Normally another Democratic run bipartisan commission on social security reform wouldn’t alarm me so much as annoy me. After all, Clinton was forced by the incoherent “centrist” Bob Kerrey into appointing a social security commission and Bush promised to appoint one after the failure of his attempt to privatize the system. But this time could be different. The scope and complexity of the economic crisis could lead to politicians rushing forward with some bad plans just to appear to be doing something.
I believe that everything about this is a huge mistake. It validates incorrect right wing economic assumptions, incorporates their toxic rhetoric about “entitlements,” focuses on the wrong problems and continues the illusion that social security is in peril when it isn’t. The mantra of shared sacrifice sounds awfully noble, but it isn’t very reassuring to talk about the government going broke at the moment, particularly when the cause of our problems isn’t the blood-sucking parasites who depend on government insurance when they can’t work, but rather the handiwork of the vastly wealthy who insist on operating without restraint and refuse to contribute their fair share. I would have thought that a bipartisan commission on financial system reform might have at least been on the agenda before social security.
Obama is empowering the Republicans and the Blue Dogs with this fiscal responsibility rhetoric and perhaps he believes they will reward him by acting in good faith.
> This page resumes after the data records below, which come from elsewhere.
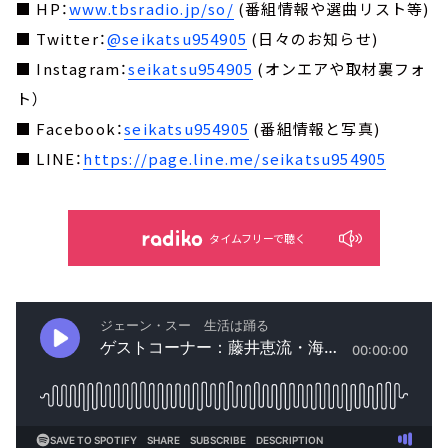
■ HP：
www.tbsradio.jp/so/
(番組情報や選曲リスト等)
■ Twitter：
@seikatsu954905
(日々のお知らせ)
■ Instagram：
seikatsu954905
(オンエアや取材裏フォ
ト）
■ Facebook：
seikatsu954905
(番組情報と写真)
■ LINE：
https://page.line.me/seikatsu954905
タイムフリーで聴く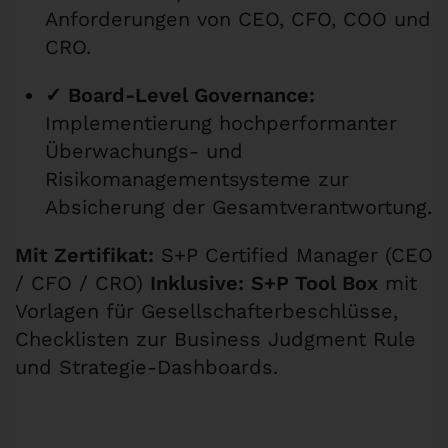
Anforderungen von CEO, CFO, COO und
CRO.
✓ Board-Level Governance:
Implementierung hochperformanter
Überwachungs- und
Risikomanagementsysteme zur
Absicherung der Gesamtverantwortung.
Mit Zertifikat:
S+P Certified Manager (CEO
/ CFO / CRO)
Inklusive:
S+P Tool Box
mit
Vorlagen für Gesellschafterbeschlüsse,
Checklisten zur Business Judgment Rule
und Strategie-Dashboards.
And maybe they will.Or perhaps he thinks he can jiu-jitsu the debate in some very clever way to actually bolster social security and enact universal health care. But it’s a big risk. I believe that all this talk about “entitlements” and fiscal responsibility will make it much tougher to sell universal health care and easier to dismantle some of the safety net at a time when many people have just lost a large piece of their retirements, their jobs and their homes. It’s very hard for me to understand why they think it’s a good time to do this.
I know it’s probably right that we give him a chance before we completely go postal about this, but I also know that if this were a Republican saying these things I’d certainly be doing everything in my power to oppose it. But then that’s the beauty of the Nixon goes to China gambit, isn’t it? It neatly shuts down the most fervent opposition. That’s why it’s so frightening. He might just get it done
Pete Peterson and the Republicans have brilliantly laid the groundwork for this. And I would bet you anything that they’ll even take a short term hit on raising taxes on the wealthy if they can deal a death blow to what they call “entitlements.”
Deficit neutral health care reform is supposed to be the sop to the left that makes this possible, by the way. Somehow, I don’t think that’s going to be convincing.